> [Exercices à faire]
A. Recopiez le passage de l'article sur les promesses électorales, depuis « Couper la taxe » jusqu'à « d'un coup sec. » inclus.
B. Écrivez la suite de l'article sur les promesses électorales et la taxe santé après sa dernière phrase.

> [Texte à lire]
§

Toute campagne électorale qui se respecte contient son lot de bonbons pour les électeurs. Même si les gâteries sont un peu moins nombreuses dans cette campagne, la CAQ veut remettre 1000$ dans les poches des familles; le PLQ propose une brochette de crédits d'impôt et les promesses de Québec solidaire s'élèvent à 8 milliards par année. Voici ce que promettent les différents partis. Sweet! Tasty! comme diraient les adeptes de Candy Crush.

Couper la taxe santé, sans que ça saigne 

À part les péquistes, tout le monde veut abolir la contribution santé: Québec solidaire, la CAQ, même le PLQ, qui a pourtant instauré cette taxe controversée en 2010.

Il est vrai que la taxe santé est frustrante, parce qu'elle arrive comme un cheveu sur la soupe quand on fait sa déclaration de revenus. Les contribuables sont obligés de cracher une grosse somme d'un coup sec.

On reproche aussi à la taxe santé d'être régressive, parce qu'un contribuable paie le même montant de 200$, qu'il gagne 42 000$ ou 130 000$, rappelle Québec solidaire. Mais cela cache une grande partie du portrait.

§

> [Données enregistrées]
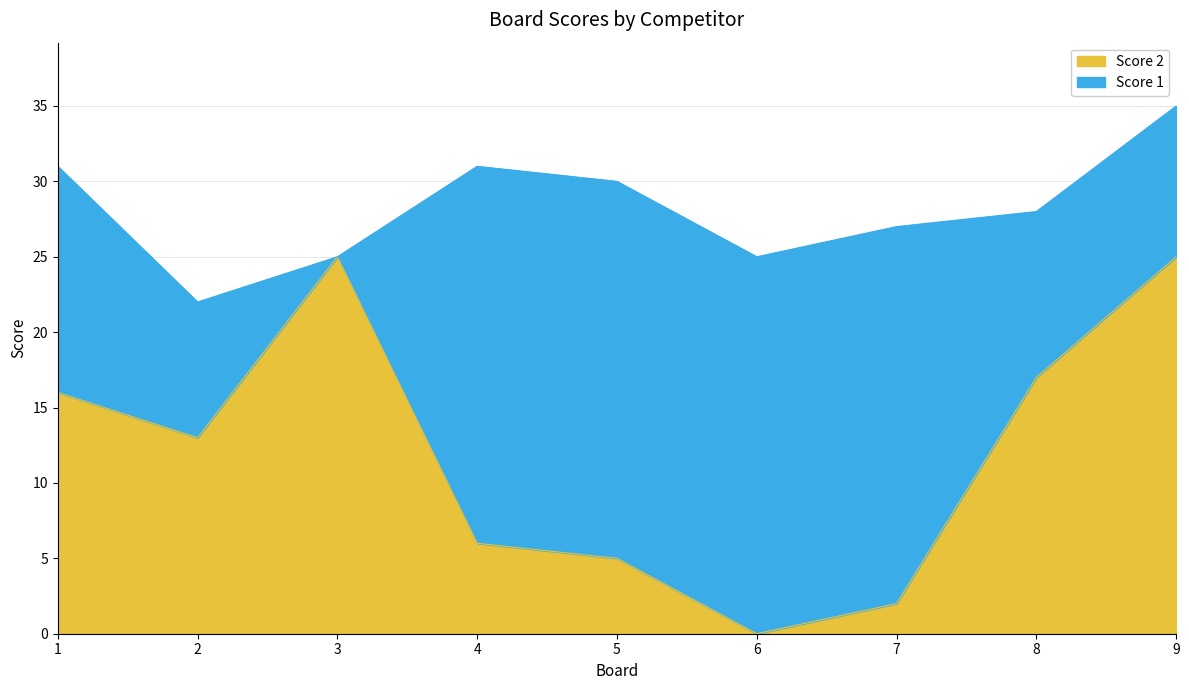

How many lines are shown in the chart?

2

§

> [Corrigé de l'exercice]
A.
Couper la taxe santé, sans que ça saigne 

À part les péquistes, tout le monde veut abolir la contribution santé: Québec solidaire, la CAQ, même le PLQ, qui a pourtant instauré cette taxe controversée en 2010.

Il est vrai que la taxe santé est frustrante, parce qu'elle arrive comme un cheveu sur la soupe quand on fait sa déclaration de revenus. Les contribuables sont obligés de cracher une grosse somme d'un coup sec.

B.
Depuis le remodelage de la taxe par le PQ, le fardeau est beaucoup moins lourd pour les moins nantis. Les contribuables qui gagnent moins de 18 000$ n'ont plus rien à payer. Et pour ceux qui gagnent jusqu'à 40 000$, la taxe a fondu à 100$, alors qu'elle était de 200$ pour tout le monde auparavant.

Pour soulager les deux tiers des Québécois les moins nantis, Québec vient maintenant chercher 400 millions d'impôts supplémentaires chez les 6% plus aisés qui paient jusqu'à 1000$ de taxe. Assez progressif, merci!

Au lieu de cette progressivité à plusieurs vitesses, on pourrait s'inspirer du modèle ontarien qui repose sur une trentaine de paliers qui font grimper la taxe plus graduellement.

Mais abolir la taxe santé au complet? Je ne sais pas pourquoi, j'ai du mal à y croire! Les péquistes l'avaient promis en 2012, avant de se raviser. En ces temps de disette budgétaire, comment réussira-t-on à compenser la perte de cette taxe qui rapporte plus de 1 milliard à Québec?

Pour y arriver, le PLQ compte sur une croissance économique de 4,5% et la création de 250 000 emplois d'ici 5 ans. Un pari audacieux.

De son côté, la CAQ veut mettre le gouvernement au régime en limitant la croissance des dépenses à 2%, en profitant des départs à la retraite. Mais il y a des limites à réduire la main-d'oeuvre sans amputer les services à la population. La hache, c'est dangereux.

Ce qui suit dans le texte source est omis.